Los medios agredidos por la exclusión lo han denunciado pero a mi juicio, y con perdón, han cometido un pecado muy irreparable: citar en la relación de medios censurados a unos pocos entre ellos, los demás han padecido similar marginación a la perpetrada por los censores fascistas de Moncloa. Y ésta que proclamo no es es una nostalgia de abuelo cebolleta, es una denuncia del escaso aprecio que se tiene en este país por la libertad de prensa. Hace unas fechas, cuando estalló el primero de los casos de eliminación sectaria a que me he referido, la Asociación de la Prensa de Madrid perdió una ocasión formidable de estallar contra el insolente comportamiento del Gobierno de Sánchez; se limitó a difundir un comunicado que más parecía un pellizco de monja en la faz pétrea de Pedro Sánchez.

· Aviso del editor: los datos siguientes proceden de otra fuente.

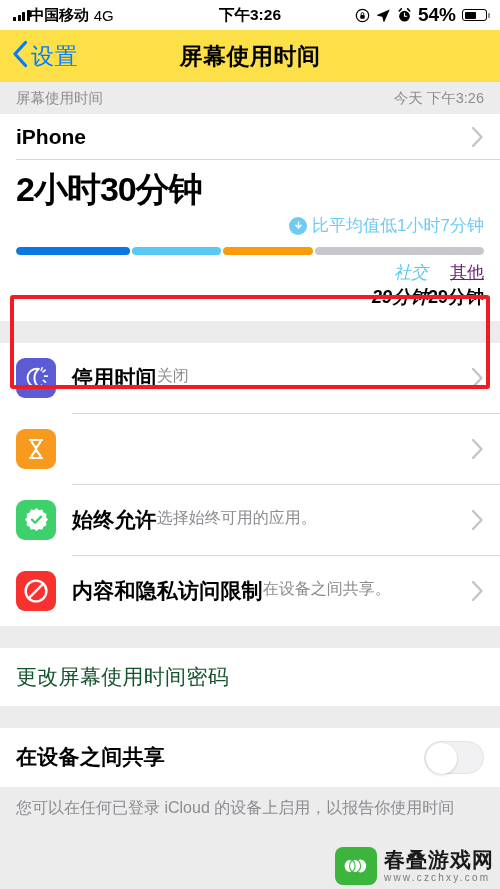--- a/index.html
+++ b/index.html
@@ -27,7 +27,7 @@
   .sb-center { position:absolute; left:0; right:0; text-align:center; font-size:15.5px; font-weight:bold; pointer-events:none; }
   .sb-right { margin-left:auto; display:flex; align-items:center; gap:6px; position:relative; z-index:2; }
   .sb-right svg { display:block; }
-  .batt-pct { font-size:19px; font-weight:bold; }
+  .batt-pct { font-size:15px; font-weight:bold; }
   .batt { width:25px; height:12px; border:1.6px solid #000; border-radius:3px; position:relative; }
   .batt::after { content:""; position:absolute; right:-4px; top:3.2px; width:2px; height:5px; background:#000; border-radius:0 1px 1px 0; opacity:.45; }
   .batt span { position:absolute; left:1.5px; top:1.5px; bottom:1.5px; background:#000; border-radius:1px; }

Aquí ya se ha instalado una conducta con los medios cercana a la “libertad vigilada” de Fraga. Se escoge a los amigos y se aparta a los críticos. O el periodismo en general reacciona mancomunadamente o, en muy poco tiempo, si este ejército de rufianes continúa detentando (escribo a posta “detentando”), los informadores acudirán a las conferencias de Prensa de este Gobierno, en calidad de meros recaderos, recogedores de la papela correspondiente. Ese será su nivel y esa será su misión. Claro está que los correveidiles no correrán de esta manera el riesgo de ser objeto de insultos o amenazas al estilo de lo que vomita Rufián, el socio de Sánchez, que hace honor a diario del apellido que lleva con tanta prestancia. Ahora, no es que la libertad de prensa genéricamente dicha, esté en peligro; no es que está en almoneda, vendida por algunos y disimulada por otros. “¡Cómo es posible gobernar y reformar el Estado con el beneplácito de la prensa!”. Lo escribió Fouché, un genio absolutamente totalitario que, de vez en vez, soltaba sentencias a granel para disfrazar su apuesta por el control sanguinario del poder. Esta que traigo a colación es una muestra más de cómo los mandatarios más voraces contra la Libertad de Prensa se envuelven en grandes y altisonantes palabras para encubrir su voracidad letal contra esa Libertad. O sea, Pedro Sánchez Castejón en estado puro.